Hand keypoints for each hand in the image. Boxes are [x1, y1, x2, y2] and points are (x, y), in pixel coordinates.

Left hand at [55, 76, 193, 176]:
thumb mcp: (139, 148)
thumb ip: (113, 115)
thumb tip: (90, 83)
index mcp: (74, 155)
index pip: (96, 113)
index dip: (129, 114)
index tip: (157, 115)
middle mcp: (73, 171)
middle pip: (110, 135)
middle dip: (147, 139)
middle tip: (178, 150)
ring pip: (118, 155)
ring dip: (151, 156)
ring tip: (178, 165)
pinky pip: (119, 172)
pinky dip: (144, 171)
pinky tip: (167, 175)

★ ★ ★

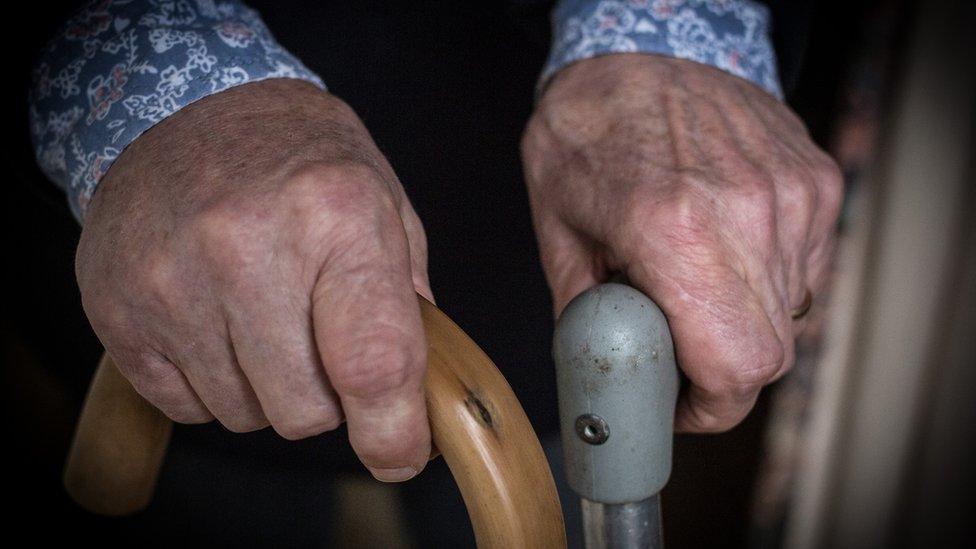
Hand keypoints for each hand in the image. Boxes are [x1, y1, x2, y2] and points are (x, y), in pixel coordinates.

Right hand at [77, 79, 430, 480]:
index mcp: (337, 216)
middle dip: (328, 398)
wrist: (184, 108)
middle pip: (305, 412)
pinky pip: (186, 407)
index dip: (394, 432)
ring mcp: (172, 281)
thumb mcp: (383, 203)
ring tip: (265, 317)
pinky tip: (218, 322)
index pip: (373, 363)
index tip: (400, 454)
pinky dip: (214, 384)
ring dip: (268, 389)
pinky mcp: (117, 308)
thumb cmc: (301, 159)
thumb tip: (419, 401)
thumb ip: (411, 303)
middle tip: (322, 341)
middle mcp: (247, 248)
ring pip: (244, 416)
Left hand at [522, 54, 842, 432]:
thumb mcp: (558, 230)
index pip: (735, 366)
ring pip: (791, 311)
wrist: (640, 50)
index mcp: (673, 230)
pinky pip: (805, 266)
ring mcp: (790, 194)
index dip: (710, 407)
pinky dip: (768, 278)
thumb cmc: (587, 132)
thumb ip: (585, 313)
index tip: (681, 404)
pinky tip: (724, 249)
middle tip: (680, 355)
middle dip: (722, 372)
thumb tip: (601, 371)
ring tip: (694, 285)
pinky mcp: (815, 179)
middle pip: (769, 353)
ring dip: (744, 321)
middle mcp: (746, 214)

★ ★ ★

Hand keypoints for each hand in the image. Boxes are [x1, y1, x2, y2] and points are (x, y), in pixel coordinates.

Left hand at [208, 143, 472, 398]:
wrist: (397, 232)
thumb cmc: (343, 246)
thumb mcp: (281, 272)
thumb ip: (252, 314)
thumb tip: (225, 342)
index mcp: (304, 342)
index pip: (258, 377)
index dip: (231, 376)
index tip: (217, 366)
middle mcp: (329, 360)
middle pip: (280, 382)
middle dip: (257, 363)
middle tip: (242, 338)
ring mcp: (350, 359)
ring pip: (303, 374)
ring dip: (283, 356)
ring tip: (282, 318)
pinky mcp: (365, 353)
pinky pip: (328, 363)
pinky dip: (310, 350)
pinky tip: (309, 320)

★ ★ ★

## INSTRUCTIONS TO FOLLOW
Precisely the lines between those holding "pinky dip: (214, 384)" and "middle mcp: (746, 214)", inclusive, are to be reproduced from the listing above, with nothing added.

## THE COMPLETED TASK
pinky dip: (214, 384)
ring dip: (268, 389)
pinky mcp: (117, 308)
thumb cmc: (301, 159)
thumb tip: (419, 401)
thumb ip: (411, 303)
middle tip: (322, 341)
middle mcp: (247, 248)
ring pip: (244, 416)
Left hand at [522, 54, 842, 432]:
thumb mcp: (558, 230)
index pip: (735, 366)
ring pip: (791, 311)
wrist: (640, 50)
index mcp: (673, 230)
pinky pip: (805, 266)
ring mcp: (790, 194)
index dip: (710, 407)
pinky dip: (768, 278)
thumb cmc: (587, 132)
thumb ip: (585, 313)
index tip: (681, 404)
pinky tip: (724, 249)
middle tip: (680, 355)
middle dip: (722, 372)
thumb tip: (601, 371)
ring tip: (694, 285)
pinky mcp: (815, 179)
middle pip: (769, 353)
ring dip: (744, 321)
middle mcp: (746, 214)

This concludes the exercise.